If the main objective of anthropology is the study of variation among and within human groups (Gomila, 1976), it is necessary to ‘determine first the structure and distribution of any identifiable units’ (Roberts, 1965). But this task presents difficulties. Such units are fluid. Human populations are groups of living and reproducing entities. Like any living system, they demonstrate a combination of different levels of organisation and integration, primary as cells, secondary as tissues and, yet more complex, tertiary as the whole morphology. Obviously these different levels and their combinations have different functions, the regulation and evolutionary meaning of which have barely been explored.

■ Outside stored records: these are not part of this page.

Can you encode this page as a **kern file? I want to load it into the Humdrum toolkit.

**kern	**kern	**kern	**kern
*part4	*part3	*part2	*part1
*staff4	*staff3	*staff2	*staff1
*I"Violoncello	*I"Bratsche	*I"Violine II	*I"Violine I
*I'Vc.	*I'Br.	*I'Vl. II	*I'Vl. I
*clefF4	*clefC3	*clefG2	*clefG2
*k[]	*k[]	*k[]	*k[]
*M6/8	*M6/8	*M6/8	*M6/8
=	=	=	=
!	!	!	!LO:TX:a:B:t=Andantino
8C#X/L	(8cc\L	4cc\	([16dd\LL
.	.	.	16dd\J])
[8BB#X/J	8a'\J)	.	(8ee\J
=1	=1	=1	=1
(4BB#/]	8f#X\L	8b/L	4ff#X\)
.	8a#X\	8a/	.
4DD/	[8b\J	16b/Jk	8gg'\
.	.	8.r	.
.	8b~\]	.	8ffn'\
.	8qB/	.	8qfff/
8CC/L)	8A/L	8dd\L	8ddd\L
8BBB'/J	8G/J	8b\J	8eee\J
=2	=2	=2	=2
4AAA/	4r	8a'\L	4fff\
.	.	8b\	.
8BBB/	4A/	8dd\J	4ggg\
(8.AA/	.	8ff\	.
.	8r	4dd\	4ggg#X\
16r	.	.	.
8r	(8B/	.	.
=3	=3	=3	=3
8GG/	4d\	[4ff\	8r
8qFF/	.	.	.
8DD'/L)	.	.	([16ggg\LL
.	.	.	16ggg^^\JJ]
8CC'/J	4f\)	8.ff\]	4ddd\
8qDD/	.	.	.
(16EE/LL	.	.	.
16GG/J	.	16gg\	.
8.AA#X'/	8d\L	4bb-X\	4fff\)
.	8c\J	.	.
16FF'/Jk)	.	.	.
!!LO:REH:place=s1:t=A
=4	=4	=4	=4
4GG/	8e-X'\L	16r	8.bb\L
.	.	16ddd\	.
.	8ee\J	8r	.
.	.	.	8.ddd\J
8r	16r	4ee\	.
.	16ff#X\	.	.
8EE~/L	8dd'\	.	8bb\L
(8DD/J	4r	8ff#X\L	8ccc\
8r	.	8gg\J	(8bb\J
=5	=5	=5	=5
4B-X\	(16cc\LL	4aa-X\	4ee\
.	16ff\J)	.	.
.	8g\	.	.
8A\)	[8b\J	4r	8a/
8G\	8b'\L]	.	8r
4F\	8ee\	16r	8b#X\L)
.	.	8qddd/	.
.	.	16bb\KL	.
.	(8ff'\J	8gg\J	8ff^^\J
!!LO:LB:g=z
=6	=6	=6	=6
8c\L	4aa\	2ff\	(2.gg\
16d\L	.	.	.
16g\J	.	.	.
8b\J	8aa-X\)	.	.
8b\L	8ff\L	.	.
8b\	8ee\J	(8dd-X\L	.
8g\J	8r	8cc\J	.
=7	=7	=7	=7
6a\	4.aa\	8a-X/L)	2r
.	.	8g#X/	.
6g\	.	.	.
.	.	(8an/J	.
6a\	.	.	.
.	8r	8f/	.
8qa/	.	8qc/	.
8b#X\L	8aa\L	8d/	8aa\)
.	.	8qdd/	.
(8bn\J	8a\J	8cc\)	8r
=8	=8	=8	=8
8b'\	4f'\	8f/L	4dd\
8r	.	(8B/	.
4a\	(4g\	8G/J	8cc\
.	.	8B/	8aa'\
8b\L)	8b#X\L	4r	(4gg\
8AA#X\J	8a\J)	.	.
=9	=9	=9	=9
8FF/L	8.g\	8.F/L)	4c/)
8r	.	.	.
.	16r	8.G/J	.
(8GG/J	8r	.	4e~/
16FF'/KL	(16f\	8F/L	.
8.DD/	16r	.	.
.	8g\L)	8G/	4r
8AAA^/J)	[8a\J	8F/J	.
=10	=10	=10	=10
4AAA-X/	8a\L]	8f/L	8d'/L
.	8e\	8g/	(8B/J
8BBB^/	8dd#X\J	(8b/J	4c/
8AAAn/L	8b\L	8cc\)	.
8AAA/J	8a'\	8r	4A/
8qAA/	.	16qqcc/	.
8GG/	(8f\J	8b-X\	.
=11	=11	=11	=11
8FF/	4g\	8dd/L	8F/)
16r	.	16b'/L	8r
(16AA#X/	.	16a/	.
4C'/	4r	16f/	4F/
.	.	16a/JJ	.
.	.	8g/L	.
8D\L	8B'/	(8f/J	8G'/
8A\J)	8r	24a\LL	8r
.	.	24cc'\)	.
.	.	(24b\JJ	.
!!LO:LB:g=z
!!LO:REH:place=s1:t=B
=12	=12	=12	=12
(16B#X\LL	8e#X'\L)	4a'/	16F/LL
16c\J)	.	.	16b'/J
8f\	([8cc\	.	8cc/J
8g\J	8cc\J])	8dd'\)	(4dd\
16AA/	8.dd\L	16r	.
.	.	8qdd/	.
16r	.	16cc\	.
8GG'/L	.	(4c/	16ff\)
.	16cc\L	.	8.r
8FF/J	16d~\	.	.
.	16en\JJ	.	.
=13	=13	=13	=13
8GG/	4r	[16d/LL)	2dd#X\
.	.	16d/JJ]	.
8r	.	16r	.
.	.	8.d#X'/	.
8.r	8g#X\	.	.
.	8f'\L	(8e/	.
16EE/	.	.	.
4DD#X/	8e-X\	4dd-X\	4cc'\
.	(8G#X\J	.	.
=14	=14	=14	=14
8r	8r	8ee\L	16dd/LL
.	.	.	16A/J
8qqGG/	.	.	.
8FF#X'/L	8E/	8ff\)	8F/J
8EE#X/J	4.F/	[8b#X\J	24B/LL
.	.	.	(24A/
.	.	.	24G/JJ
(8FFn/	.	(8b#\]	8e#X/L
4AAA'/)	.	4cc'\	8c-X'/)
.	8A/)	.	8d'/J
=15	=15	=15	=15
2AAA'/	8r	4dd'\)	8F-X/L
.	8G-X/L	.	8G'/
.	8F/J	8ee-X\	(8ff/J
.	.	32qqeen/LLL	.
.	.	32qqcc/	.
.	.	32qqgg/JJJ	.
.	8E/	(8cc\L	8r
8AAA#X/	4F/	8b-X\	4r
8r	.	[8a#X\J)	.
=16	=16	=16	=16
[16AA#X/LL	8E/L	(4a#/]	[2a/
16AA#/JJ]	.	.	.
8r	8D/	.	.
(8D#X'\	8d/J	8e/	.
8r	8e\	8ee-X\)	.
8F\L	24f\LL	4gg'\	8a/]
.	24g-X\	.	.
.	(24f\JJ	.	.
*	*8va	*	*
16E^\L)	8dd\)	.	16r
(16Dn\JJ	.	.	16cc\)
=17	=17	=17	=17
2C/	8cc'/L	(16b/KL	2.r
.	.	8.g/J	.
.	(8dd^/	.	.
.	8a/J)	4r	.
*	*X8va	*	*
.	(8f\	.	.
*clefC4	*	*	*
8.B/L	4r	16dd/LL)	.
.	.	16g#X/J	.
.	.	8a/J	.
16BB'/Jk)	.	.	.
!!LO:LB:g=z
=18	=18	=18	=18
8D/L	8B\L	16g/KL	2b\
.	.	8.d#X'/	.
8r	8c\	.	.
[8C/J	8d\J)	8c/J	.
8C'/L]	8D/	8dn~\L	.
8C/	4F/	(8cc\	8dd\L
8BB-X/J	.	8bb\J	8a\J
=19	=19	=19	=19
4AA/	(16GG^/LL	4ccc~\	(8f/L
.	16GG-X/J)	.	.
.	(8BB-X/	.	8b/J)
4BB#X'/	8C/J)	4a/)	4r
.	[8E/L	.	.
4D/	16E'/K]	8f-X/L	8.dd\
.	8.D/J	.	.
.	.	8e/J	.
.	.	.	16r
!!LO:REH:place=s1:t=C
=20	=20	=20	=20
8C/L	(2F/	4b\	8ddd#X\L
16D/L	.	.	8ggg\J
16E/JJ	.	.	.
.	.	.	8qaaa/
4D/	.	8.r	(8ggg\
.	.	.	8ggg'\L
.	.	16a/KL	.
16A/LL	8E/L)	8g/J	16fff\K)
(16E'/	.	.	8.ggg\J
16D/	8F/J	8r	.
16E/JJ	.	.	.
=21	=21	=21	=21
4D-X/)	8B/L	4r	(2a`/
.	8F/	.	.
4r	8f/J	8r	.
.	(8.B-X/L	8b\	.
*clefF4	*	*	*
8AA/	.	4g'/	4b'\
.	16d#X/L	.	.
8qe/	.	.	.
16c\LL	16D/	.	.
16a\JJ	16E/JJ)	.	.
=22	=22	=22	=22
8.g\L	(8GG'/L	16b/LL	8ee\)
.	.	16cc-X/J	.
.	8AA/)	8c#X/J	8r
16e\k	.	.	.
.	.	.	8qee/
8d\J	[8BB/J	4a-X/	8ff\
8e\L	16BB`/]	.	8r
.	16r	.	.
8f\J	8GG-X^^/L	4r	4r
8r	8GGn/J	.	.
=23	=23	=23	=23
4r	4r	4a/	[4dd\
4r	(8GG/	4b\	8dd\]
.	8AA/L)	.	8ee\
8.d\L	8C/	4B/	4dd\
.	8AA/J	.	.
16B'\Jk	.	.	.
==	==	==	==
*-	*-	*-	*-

It is convenient to distinguish two different levels of population organisation and structure (Lefevre-Witier, 1976). A first level of discontinuity is that of the ‘genetic population’. This consists of the mating circle and the circle of fertile offspring. This definition differs from that of isolates of Dahlberg (1948) which concerns mating only; from that of the panmictic mendelian populations of Dobzhansky (1970) which extends the circle up to panmixia but excludes mate selection; and from the isogamic population of Malecot (1966) which also excludes selection. These three have in common a human group where the maximum of gametic transmission and exchange occurs as well as a strong tendency to genetic homogeneity; the principal limitations are the absence of differential fertility and infant mortality generation by generation expressing the action of natural selection. Our definition is more comparable to the endogamic circle of Henry (1968) and the natural effective population of Wright (1946).